> **Source records**:
◆ ◆ ◆
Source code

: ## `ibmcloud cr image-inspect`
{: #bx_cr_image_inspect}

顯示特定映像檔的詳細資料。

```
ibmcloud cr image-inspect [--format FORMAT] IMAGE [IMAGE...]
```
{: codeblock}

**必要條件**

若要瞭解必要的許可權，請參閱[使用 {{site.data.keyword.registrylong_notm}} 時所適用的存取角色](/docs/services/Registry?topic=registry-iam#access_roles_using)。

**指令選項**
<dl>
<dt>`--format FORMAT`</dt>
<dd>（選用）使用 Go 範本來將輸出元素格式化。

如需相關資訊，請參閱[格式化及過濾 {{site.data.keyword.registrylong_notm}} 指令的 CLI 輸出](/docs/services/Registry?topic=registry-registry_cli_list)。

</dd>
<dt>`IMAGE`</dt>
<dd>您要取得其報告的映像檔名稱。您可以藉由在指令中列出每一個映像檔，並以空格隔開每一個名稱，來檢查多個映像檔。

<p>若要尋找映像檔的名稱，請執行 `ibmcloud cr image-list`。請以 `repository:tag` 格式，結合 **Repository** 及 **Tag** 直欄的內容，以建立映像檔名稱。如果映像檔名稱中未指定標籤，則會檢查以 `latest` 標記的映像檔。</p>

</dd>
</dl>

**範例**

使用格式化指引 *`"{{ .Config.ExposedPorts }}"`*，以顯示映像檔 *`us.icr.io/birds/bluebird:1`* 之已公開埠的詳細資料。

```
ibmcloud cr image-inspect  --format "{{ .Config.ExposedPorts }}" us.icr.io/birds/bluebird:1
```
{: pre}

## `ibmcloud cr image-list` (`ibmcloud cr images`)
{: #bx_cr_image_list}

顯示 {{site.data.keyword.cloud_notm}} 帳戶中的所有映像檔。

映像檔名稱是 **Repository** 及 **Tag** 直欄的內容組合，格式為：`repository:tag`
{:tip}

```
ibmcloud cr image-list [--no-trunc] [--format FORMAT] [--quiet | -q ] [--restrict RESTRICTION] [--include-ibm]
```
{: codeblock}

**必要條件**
◆ ◆ ◆
> **What is required**: Show all lines in the entries above where the string "Registry" appears.

> **Output of the task**:
若要瞭解必要的許可權，請參閱[使用 {{site.data.keyword.registrylong_notm}} 時所適用的存取角色](/docs/services/Registry?topic=registry-iam#access_roles_using)。
如需相關資訊，請參閱[格式化及過濾 {{site.data.keyword.registrylong_notm}} 指令的 CLI 輸出](/docs/services/Registry?topic=registry-registry_cli_list)。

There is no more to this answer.